ACEI/ARB, angiotensin-converting enzyme inhibitors/angiotensin receptor blockers; NSAID, nonsteroidal anti-inflammatory drugs.

^aExcludes patients receiving more than 12 contrast exposures in a single admission.

Discussion

In this study, we sought to assess what effect, if any, our implementation of a CDSS for AKI had on hospital mortality and LOS. Our results indicate a small but significant and sustained effect on both. However, given that AKI is common and can be lethal, small changes could have very large effects on the health of the population. In the United States alone, nearly 18 million people incur at least one hospital admission per year.²⁰ Thus, a rate of AKI per admission of 12% would translate into about 2.2 million new cases of AKI annually. A 0.8% absolute decrease in mortality would equate to 17,600 fewer deaths. Similarly, at an average cost of over $1800 a day,²¹ a 0.3 day decrease in hospital days would equate to about $1.2 billion.

The use of CDSS to automate the detection of AKI in the hospital setting is not new.^14–18 However, studies attempting to determine if CDSS can improve patient outcomes have generally been disappointing. Colpaert et al.¹⁷ showed that a CDSS increased the timeliness of interventions (mainly fluids or diuretics) but did not improve outcomes in a study of 1079 admissions, whereas Wilson et al.¹⁸ found neither any change in practice nor outcomes in 2393 patients. Similarly, McCoy et al.²² found that overlaying pharmacy surveillance on top of an electronic AKI alert had no effect on adverse drug events in 396 patients. However, Kolhe et al.²³ found that implementing an AKI care bundle with an interruptive alert early in the course of AKI can reduce mortality and the progression of AKI stage. A major limitation in all of these studies concerns the small sample sizes and therefore unrealistic hypothesized effect size. For mortality, even the largest study had adequate power only to detect an effect size of 2.3% absolute risk reduction or greater. By comparison, we found only a 0.8% difference in mortality.

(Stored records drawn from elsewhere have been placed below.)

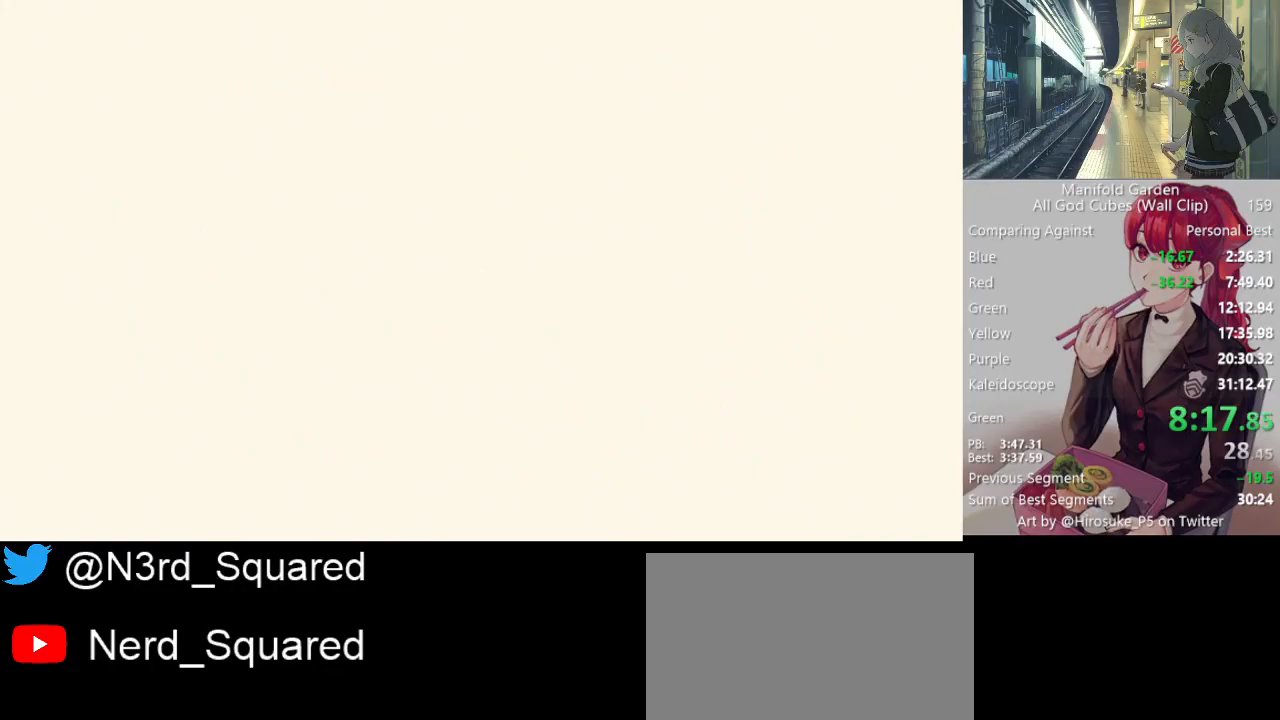
{"keys": ["shift"], "mouse": [], "events": []}
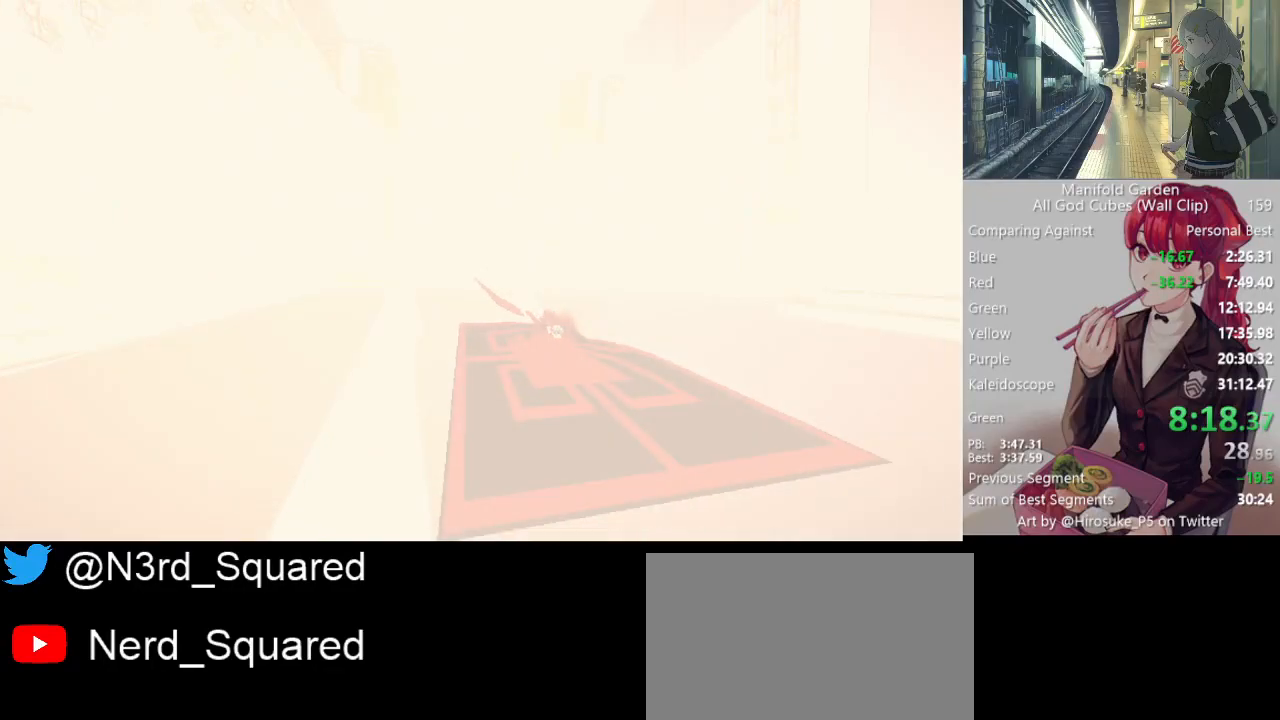
{"keys": ["shift"], "mouse": [], "events": [[250, "w", "down"], [350, "w", "up"]]}
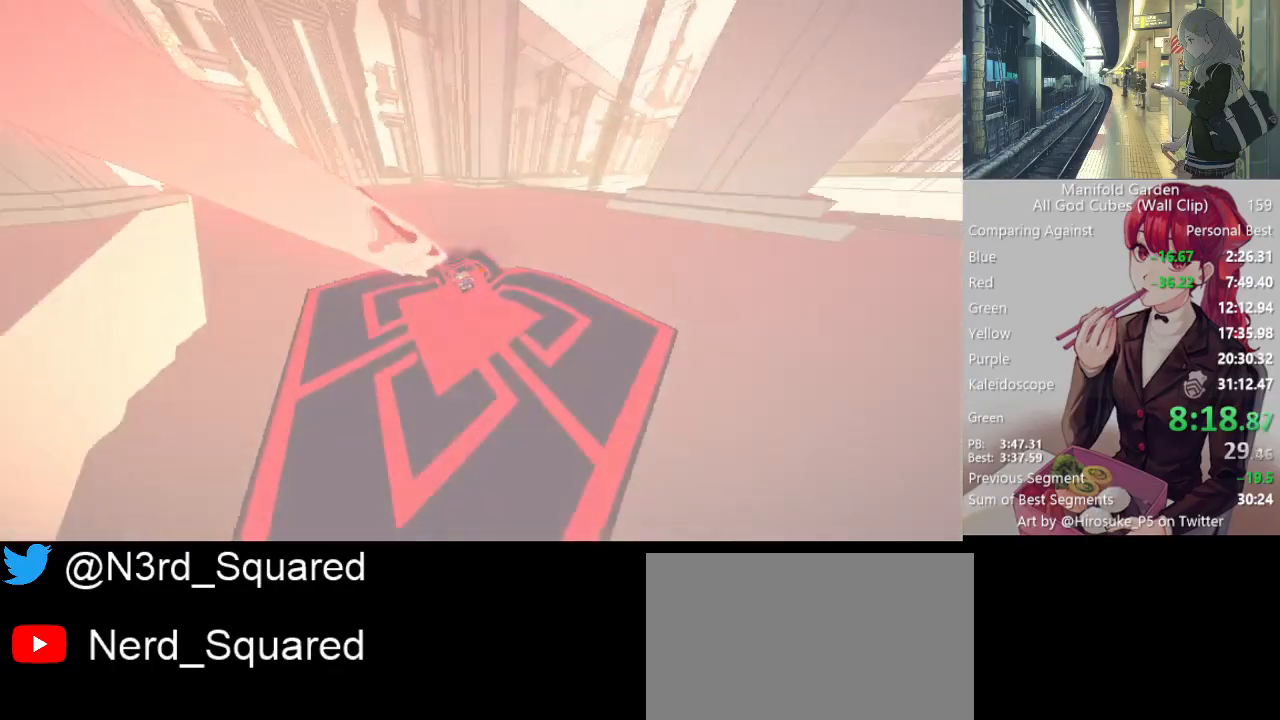
{"keys": ["shift", "w"], "mouse": [], "events": [[167, "mouse_left", "down"], [267, "mouse_left", "up"], [267, "w", "down"]]}
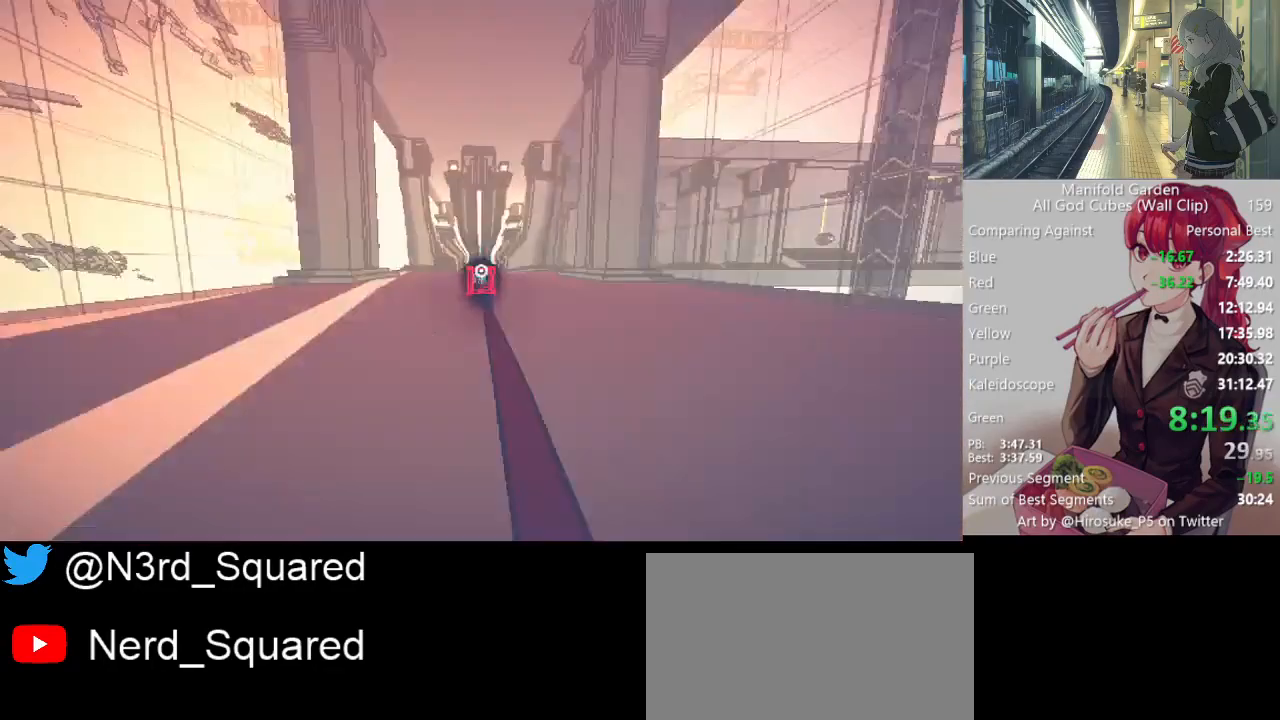
{"keys": ["shift", "w"], "mouse": [], "events": []}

Recognizing this limitation, prior studies have looked at a number of nonmortal outcomes, such as rates of dialysis and maximum change in creatinine. However, the relationship between CDSS-enhanced recognition of AKI and changes in these outcomes is complex. Early detection of AKI might actually increase the use of dialysis for very ill patients, and maximum changes in creatinine often reflect the extent of initial injury to the kidney. Because roughly two thirds of AKI cases are community acquired,²⁴ the maximum creatinine may be determined before medical attention even if it manifests while under medical care. For these reasons, we limited our primary analysis to the nonspecific outcomes of hospital mortality and LOS because they could both plausibly be reduced by early AKI detection. We did examine dialysis rates within AKI patients, however, as a secondary end point and did find a large reduction in both crude rates (2.7% absolute difference) and the covariate-adjusted odds (OR, 0.66; 95% CI, 0.61–0.72).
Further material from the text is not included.